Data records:
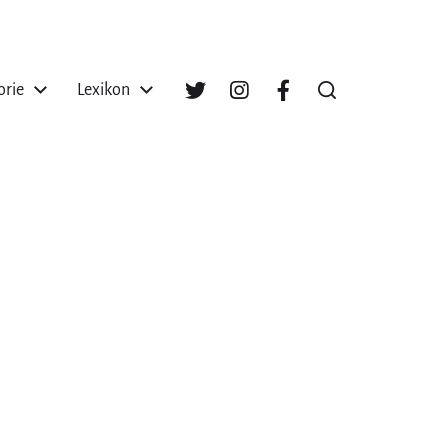
orie
Lexikon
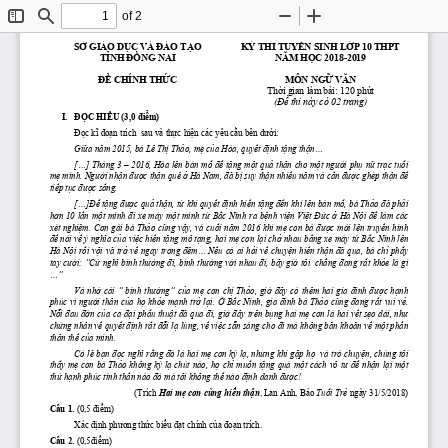
of 2
Toggle
Find
Zoom
Zoom
Sidebar
Out
In
SỞ
 GIÁO 
DỤC
 VÀ 
ĐÀO
TẠO
KỲ
 THI 
TUYỂN
 SINH 
LỚP
 10 THPT
TỈNH
ĐỒNG
 NAI
NĂM
HỌC
 2018-2019
ĐỀ
 CHÍNH 
THỨC
MÔN 
NGỮ
VĂN
Thời
 gian làm bài: 120 phút
(Đề
 thi này có 02 trang)
I.
 ĐỌC
HIỂU
 (3,0 
điểm)
Đọc
kĩ
đoạn
 trích  sau và 
thực
hiện
 các yêu 
cầu
 bên 
dưới:
Giữa
năm
 2015, bà Lê 
Thị
Thảo,
mẹ
của
 Hòa, 
quyết
định
tặng
thận...
[...] Tháng 3 – 2016, Hòa lên bàn 
mổ
để
tặng
một
quả
thận
 cho 
một
người
phụ
nữ
trạc
tuổi
mẹ
 mình. 
Người
nhận
được
thận
 quê 
ở
 Hà Nam, 
đã
bị
 suy 
thận
nhiều
năm
 và 
cần
được
 ghép 
thận
để
tiếp
tục
được
sống.
[...]Để
tặng
được
quả
thận,
từ
 khi 
quyết
định
hiến
tặng
đến
 khi lên bàn 
mổ,
 bà 
Thảo
đã
phải
hơn
 10 
lần
một
 mình 
đi
 xe máy 
một
 mình 
từ
Bắc
 Ninh ra 
bệnh
viện
Việt
Đức
ở
 Hà 
Nội
để
 làm các 
xét 
nghiệm.
 Con gái bà 
Thảo
cũng
vậy,
 và 
cuối
năm
 2016 khi 
mẹ
 con bà 
được
mời
 lên 
truyền
 hình 
để
 nói 
về
 ý 
nghĩa
của
việc
hiến
tặng
 mô 
tạng,
 hai 
mẹ
 con 
lại
chở
 nhau 
bằng
 xe máy 
từ
Bắc
 Ninh lên 
Hà 
Nội
rồi
vội
 vã 
trở
về
 ngay trong 
đêm...
Nếu
 có ai 
hỏi
về
chuyện
hiến
thận
đã
 qua, bà 
chỉ
phẩy
tay 
cười:
“Cứ
nghĩ
 bình 
thường
đi,
 bình 
thường
với
 nhau 
đi,
 bây 
giờ
 tôi  
chẳng
đang
rất
khỏe
 là gì 
...”
Và 
nhờ
  cái  “  bình 
thường”
của
mẹ
  con 
chị
Thảo,
giờ
đây
  có  thêm  hai  gia 
đình
được
hạnh
phúc vì 
người
 thân 
của
họ
khỏe
mạnh
trở
lại.
Ở
Bắc
 Ninh, gia 
đình
 bà 
Thảo
cũng
đang
rất
 vui 
vẻ.
Nỗi
đau
đớn
của
 ca 
đại
phẩu
thuật
đã
 qua 
đi,
giờ
đây
 trên 
bụng
 hai 
mẹ
 con là hai 
vết
sẹo
 dài, 
như
chứng
 nhân 
về
quyết
định
rất
đỗi
lạ
 lùng, 
về
việc
sẵn
 sàng cho 
đi
 mà không 
băn
khoăn
về
một
phần
thân 
thể
của
 mình.
Có 
lẽ
bạn
đọc
nghĩ
rằng
đó
 là hai 
mẹ
 con 
kỳ
lạ,
nhưng
 khi 
gặp
họ
  và trò 
chuyện,
 chúng tôi 
thấy
mẹ
 con bà 
Thảo
 không 
kỳ
lạ
 chút nào, 
họ
chỉ
muốn
tặng
 quà 
một
 cách vô 
tư
để
nhận
lại
một
thứ
hạnh
 phúc tinh 
thần
 nào 
đó
 mà tôi không 
thể
 nào 
định
 danh 
được!
(Trích 
Hai 
mẹ
 con cùng 
hiến
thận
, Lan Anh, Báo 
Tuổi
Trẻ
ngày 31/5/2018)
Câu 1.
 (0,5 
điểm)
Xác 
định
phương
thức
biểu
đạt
 chính 
của
đoạn
 trích.
Câu 2.
(0,5điểm)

WHAT YOU WILL DO:
Pictures are to be left out when the entries above are repeated exactly.

REPLY:
orie
Lexikon
of 2
Toggle
Find
Zoom
Zoom
Sidebar
Out
In
SỞ
 GIÁO 
DỤC
 VÀ 
ĐÀO
TẠO
KỲ
 THI 
TUYỂN
 SINH 
LỚP
 10 THPT
TỈNH
ĐỒNG
 NAI
NĂM
HỌC
 2018-2019
ĐỀ
 CHÍNH 
THỨC
MÔN 
NGỮ
VĂN
Thời
 gian làm bài: 120 phút
(Đề
 thi này có 02 trang)
I.
 ĐỌC
HIỂU
 (3,0 
điểm)
Đọc
kĩ
đoạn
 trích  sau và 
thực
hiện
 các yêu 
cầu
 bên 
dưới:
Giữa
năm
 2015, bà Lê 
Thị
Thảo,
mẹ
của
 Hòa, 
quyết
định
tặng
thận...
[...] Tháng 3 – 2016, Hòa lên bàn 
mổ
để
tặng
một
quả
thận
 cho 
một
người
phụ
nữ
trạc
tuổi
mẹ
 mình. 
Người
nhận
được
thận
 quê 
ở
 Hà Nam, 
đã
bị
 suy 
thận
nhiều
năm
 và 
cần
được
 ghép 
thận
để
tiếp
tục
được
sống.
[...]Để
tặng
được
quả
thận,
từ
 khi 
quyết
định
hiến
tặng
đến
 khi lên bàn 
mổ,
 bà 
Thảo
đã
phải
hơn
 10 
lần
một
 mình 
đi
 xe máy 
một
 mình 
từ
Bắc
 Ninh ra 
bệnh
viện
Việt
Đức
ở
 Hà 
Nội
để
 làm các 
xét 
nghiệm.
 Con gái bà 
Thảo
cũng
vậy,
 và 
cuối
năm
 2016 khi 
mẹ
 con bà 
được
mời
 lên 
truyền
 hình 
để
 nói 
về
 ý 
nghĩa
của
việc
hiến
tặng
 mô 
tạng,
 hai 
mẹ
 con 
lại
chở
 nhau 
bằng
 xe máy 
từ
Bắc
 Ninh lên 
Hà 
Nội
rồi
vội
 vã 
trở
về
 ngay trong 
đêm...
Nếu
 có ai 
hỏi
về
chuyện
hiến
thận
đã
 qua, bà 
chỉ
phẩy
tay 
cười:
“Cứ
nghĩ
 bình 
thường
đi,
 bình 
thường
với
 nhau 
đi,
 bây 
giờ
 tôi  
chẳng
đang
rất
khỏe
 là gì 
...”
Và 
nhờ
  cái  “  bình 
thường”
của
mẹ
  con 
chị
Thảo,
giờ
đây
  có  thêm  hai  gia 
đình
được
hạnh
phúc vì 
người
 thân 
của
họ
khỏe
mạnh
trở
lại.
Ở
Bắc
 Ninh, gia 
đình
 bà 
Thảo
cũng
đang
rất
 vui 
vẻ.
Nỗi
đau
đớn
của
 ca 
đại
phẩu
thuật
đã
 qua 
đi,
giờ
đây
 trên 
bụng
 hai 
mẹ
 con là hai 
vết
sẹo
 dài, 
như
chứng
 nhân 
về
quyết
định
rất
đỗi
lạ
 lùng, 
về
việc
sẵn
 sàng cho 
đi
 mà không 
băn
khoăn
về
một
phần
thân 
thể
của
 mình.
Có 
lẽ
bạn
đọc
nghĩ
rằng
đó
 là hai 
mẹ
 con 
kỳ
lạ,
nhưng
 khi 
gặp
họ
  và trò 
chuyện,
 chúng tôi 
thấy
mẹ
 con bà 
Thảo
 không 
kỳ
lạ
 chút nào, 
họ
chỉ
muốn
tặng
 quà 
một
 cách vô 
tư
để
nhận
lại
một
thứ
hạnh
 phúc tinh 
thần
 nào 
đó
 mà tôi không 
thể
 nào 
định
 danh 
được!
(Trích 
Hai 
mẹ
 con cùng 
hiến
thận
, Lan Anh, Báo 
Tuổi
Trẻ
ngày 31/5/2018)
Câu 1.
 (0,5 
điểm)
Xác 
định
phương
thức
biểu
đạt
 chính 
của
đoạn
 trích.
Câu 2.
(0,5điểm)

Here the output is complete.